• RECORD SET:

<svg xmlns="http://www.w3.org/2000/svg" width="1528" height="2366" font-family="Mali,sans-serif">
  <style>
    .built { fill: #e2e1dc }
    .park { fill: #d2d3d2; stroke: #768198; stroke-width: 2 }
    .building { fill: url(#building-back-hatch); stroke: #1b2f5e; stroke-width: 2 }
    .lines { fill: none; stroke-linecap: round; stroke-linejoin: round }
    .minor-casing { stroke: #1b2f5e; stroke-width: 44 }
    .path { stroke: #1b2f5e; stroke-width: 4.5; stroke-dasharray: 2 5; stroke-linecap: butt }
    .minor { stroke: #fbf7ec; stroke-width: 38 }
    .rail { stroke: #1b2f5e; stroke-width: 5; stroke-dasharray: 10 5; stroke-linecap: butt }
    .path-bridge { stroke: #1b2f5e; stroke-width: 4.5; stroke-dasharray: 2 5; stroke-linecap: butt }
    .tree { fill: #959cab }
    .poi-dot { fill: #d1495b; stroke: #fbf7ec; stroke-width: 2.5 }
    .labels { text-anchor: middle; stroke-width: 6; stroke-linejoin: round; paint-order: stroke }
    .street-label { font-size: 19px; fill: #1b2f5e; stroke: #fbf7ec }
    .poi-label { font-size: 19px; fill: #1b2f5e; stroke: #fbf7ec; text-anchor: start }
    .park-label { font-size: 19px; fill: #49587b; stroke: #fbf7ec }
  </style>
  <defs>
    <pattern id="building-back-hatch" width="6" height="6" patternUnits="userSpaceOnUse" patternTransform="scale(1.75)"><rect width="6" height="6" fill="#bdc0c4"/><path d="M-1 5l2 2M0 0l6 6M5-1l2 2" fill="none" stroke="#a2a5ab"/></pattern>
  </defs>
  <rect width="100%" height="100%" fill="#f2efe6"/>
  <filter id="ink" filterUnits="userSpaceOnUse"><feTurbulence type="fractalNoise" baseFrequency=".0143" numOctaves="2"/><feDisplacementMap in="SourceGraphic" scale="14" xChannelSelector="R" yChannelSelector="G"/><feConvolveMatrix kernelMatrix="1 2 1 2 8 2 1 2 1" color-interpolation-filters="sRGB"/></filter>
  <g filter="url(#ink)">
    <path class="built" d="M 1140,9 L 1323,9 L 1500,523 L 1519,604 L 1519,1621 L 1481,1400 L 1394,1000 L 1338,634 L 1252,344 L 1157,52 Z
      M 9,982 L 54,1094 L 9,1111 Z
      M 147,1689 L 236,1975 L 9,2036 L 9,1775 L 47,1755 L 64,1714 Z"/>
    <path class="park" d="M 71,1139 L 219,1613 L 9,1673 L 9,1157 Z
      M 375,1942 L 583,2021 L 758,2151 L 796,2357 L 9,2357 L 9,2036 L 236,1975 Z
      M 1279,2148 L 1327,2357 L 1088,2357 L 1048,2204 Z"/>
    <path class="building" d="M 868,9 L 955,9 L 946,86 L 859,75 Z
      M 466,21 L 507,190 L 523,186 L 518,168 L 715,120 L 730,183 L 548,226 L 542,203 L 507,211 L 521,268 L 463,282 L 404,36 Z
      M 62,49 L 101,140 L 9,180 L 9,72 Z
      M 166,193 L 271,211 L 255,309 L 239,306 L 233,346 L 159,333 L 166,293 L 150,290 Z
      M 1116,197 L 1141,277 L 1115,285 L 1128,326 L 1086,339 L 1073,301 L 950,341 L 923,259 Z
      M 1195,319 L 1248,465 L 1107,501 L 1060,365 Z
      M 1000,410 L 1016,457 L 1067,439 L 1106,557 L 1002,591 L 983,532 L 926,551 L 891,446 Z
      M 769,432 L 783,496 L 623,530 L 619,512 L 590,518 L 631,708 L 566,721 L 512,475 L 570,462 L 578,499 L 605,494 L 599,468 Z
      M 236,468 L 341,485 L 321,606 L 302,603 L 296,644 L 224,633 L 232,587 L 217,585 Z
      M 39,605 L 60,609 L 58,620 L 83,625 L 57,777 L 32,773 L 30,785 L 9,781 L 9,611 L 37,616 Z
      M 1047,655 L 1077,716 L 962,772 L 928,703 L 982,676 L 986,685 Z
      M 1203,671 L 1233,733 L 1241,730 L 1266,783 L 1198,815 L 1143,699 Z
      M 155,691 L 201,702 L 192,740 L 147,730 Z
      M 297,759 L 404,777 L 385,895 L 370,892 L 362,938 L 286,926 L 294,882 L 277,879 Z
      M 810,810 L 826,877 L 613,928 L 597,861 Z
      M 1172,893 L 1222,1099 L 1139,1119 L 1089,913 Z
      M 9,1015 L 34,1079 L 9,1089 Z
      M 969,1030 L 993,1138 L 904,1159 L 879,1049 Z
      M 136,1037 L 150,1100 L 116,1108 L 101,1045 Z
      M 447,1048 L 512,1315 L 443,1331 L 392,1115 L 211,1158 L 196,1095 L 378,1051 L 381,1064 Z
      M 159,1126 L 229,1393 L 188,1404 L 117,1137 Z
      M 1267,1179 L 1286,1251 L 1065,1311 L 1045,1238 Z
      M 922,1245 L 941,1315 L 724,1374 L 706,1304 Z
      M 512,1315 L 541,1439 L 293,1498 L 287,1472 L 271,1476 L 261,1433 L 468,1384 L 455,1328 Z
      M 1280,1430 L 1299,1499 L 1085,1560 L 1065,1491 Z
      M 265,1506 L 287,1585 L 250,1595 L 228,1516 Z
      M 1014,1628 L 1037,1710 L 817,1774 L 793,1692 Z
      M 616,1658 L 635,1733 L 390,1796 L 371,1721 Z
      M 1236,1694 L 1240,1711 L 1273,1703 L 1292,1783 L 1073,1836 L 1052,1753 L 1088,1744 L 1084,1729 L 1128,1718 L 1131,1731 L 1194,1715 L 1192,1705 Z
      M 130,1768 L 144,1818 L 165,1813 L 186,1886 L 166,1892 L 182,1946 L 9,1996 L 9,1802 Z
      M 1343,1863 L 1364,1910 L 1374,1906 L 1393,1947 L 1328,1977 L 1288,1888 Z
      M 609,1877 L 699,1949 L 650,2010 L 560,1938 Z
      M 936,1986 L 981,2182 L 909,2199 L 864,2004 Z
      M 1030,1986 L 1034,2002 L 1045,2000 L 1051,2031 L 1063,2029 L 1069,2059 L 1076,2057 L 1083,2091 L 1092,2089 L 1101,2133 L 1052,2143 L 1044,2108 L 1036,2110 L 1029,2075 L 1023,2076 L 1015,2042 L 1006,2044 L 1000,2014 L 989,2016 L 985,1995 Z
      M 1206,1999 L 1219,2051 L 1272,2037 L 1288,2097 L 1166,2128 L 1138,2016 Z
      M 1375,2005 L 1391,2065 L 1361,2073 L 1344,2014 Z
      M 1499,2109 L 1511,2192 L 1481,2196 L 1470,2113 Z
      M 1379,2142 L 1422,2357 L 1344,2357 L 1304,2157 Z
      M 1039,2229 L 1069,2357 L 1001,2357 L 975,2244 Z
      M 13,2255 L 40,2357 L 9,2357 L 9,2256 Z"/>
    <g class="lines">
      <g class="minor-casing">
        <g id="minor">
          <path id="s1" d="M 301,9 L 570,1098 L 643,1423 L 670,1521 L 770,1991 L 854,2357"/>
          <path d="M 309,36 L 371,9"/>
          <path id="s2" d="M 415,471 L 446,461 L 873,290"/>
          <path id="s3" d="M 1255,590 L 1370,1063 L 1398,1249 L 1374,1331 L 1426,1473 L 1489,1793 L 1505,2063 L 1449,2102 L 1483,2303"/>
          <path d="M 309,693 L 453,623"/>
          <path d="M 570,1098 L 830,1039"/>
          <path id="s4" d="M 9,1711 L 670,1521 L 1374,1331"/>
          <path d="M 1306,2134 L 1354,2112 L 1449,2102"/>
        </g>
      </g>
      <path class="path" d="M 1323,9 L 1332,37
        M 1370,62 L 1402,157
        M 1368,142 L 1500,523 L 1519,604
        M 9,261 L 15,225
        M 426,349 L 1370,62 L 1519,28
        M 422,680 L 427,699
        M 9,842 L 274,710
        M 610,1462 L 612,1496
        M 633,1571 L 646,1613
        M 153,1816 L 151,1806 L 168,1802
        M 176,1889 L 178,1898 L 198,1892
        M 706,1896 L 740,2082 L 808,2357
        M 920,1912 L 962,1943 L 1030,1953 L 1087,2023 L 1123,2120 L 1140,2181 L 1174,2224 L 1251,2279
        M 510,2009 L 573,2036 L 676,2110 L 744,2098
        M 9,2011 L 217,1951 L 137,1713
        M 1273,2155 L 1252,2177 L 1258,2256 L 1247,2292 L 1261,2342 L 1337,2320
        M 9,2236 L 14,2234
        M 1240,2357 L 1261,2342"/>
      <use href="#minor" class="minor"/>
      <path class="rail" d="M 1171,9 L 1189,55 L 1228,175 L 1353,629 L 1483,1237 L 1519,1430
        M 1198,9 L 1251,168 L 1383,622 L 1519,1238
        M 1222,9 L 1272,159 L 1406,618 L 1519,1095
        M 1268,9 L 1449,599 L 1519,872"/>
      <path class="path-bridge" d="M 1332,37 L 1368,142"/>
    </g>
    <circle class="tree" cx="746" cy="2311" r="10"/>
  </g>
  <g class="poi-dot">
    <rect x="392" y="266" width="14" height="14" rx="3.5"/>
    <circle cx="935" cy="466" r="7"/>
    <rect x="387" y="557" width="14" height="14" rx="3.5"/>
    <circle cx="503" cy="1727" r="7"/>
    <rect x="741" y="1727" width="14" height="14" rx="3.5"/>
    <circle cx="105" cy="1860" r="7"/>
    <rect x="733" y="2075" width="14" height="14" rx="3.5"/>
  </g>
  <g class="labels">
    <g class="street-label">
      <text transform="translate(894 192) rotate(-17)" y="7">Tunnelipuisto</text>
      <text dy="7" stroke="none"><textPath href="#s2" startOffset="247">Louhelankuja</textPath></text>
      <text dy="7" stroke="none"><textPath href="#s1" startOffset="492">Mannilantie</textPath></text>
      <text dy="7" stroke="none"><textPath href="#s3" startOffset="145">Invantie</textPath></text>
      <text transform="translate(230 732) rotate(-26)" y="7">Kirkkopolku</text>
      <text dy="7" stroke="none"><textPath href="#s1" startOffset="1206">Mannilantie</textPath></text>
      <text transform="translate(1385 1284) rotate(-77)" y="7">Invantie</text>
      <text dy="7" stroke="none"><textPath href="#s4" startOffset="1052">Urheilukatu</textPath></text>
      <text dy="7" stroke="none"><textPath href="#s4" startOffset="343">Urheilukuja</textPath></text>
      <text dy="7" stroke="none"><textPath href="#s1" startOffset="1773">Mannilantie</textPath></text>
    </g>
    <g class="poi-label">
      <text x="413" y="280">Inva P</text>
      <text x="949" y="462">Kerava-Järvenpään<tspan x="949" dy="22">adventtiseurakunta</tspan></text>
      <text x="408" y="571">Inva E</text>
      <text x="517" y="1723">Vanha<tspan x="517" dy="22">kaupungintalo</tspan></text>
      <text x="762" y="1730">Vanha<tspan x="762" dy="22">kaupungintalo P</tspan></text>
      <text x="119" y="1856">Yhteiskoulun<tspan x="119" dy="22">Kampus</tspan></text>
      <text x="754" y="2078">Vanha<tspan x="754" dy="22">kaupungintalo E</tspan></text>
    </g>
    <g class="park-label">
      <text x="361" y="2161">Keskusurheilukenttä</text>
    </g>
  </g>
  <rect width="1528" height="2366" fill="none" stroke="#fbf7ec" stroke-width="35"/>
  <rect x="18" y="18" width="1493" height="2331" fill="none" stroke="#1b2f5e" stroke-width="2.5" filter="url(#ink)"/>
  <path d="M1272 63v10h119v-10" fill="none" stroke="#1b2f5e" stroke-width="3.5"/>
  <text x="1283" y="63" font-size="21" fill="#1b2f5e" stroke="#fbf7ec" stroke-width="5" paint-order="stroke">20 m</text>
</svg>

• THE PROBLEM: Pull every line containing the word "linejoin" out of the listing.

• REPLY:
    .lines { fill: none; stroke-linecap: round; stroke-linejoin: round }
    .labels { text-anchor: middle; stroke-width: 6; stroke-linejoin: round; paint-order: stroke }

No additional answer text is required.